**Goal of the exercise:**
Format the lines of every entry below as a Markdown table with two columns, Row (a running row number) and Line (the text of that line), skipping any blank lines. Leave the pictures out of the table.

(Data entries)
+ + + +

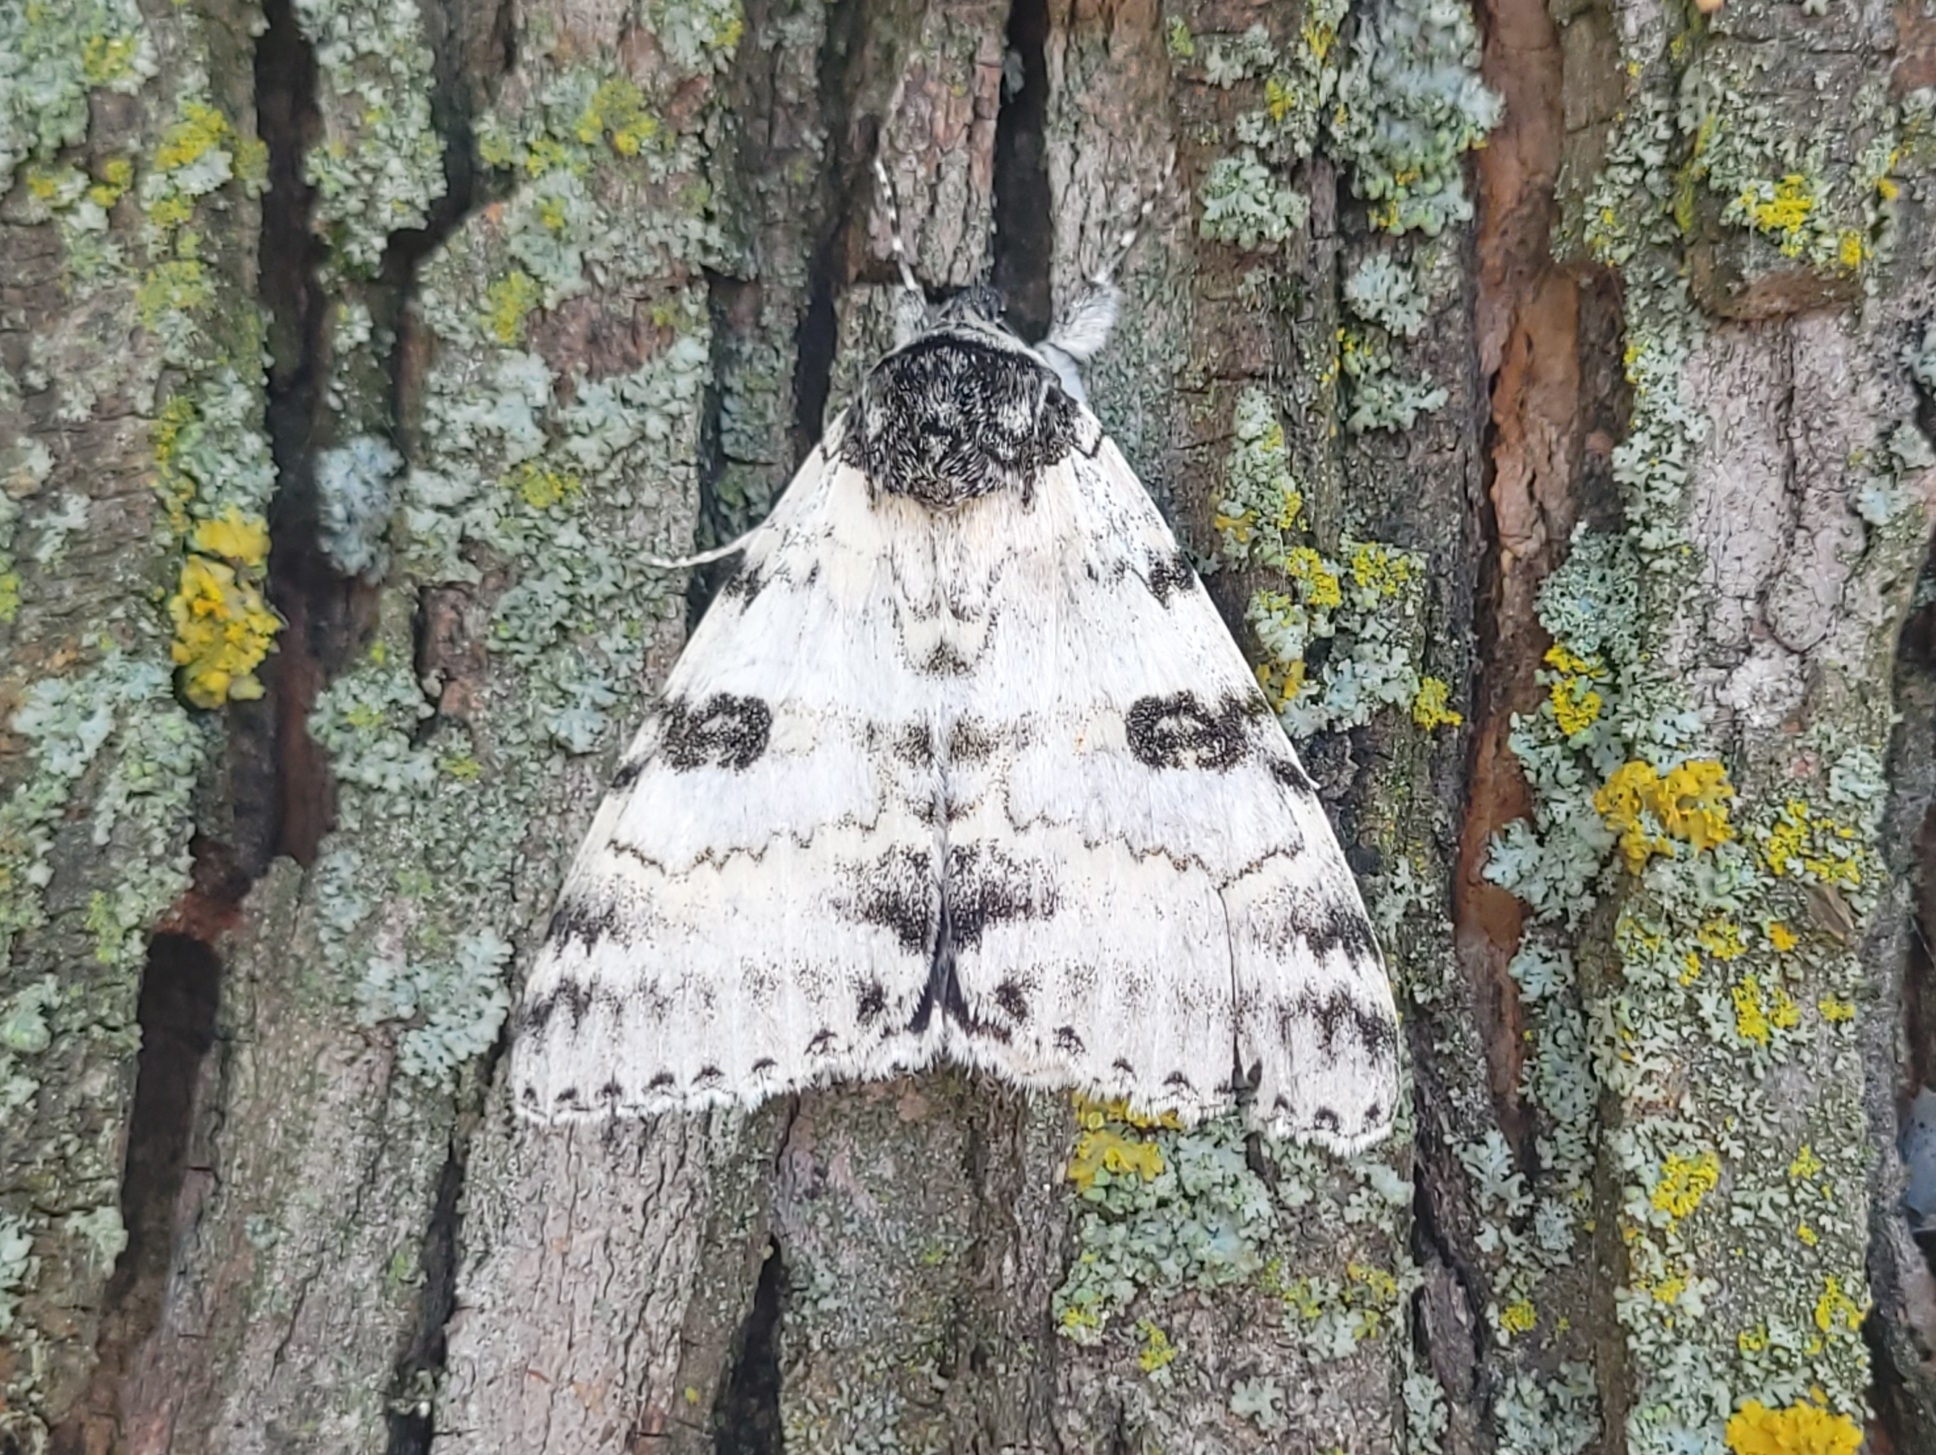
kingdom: Animalia
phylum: Arthropoda
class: Insecta
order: Lepidoptera
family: Erebidae
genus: Catocala
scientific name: Catocala relicta
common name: White underwing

+ + + +

**Complete response:**
| Row | Line |
|---|---|
| 1 | kingdom: Animalia |
| 2 | phylum: Arthropoda |
| 3 | class: Insecta |
| 4 | order: Lepidoptera |
| 5 | family: Erebidae |
| 6 | genus: Catocala |
| 7 | scientific name: Catocala relicta |
| 8 | common name: White underwing |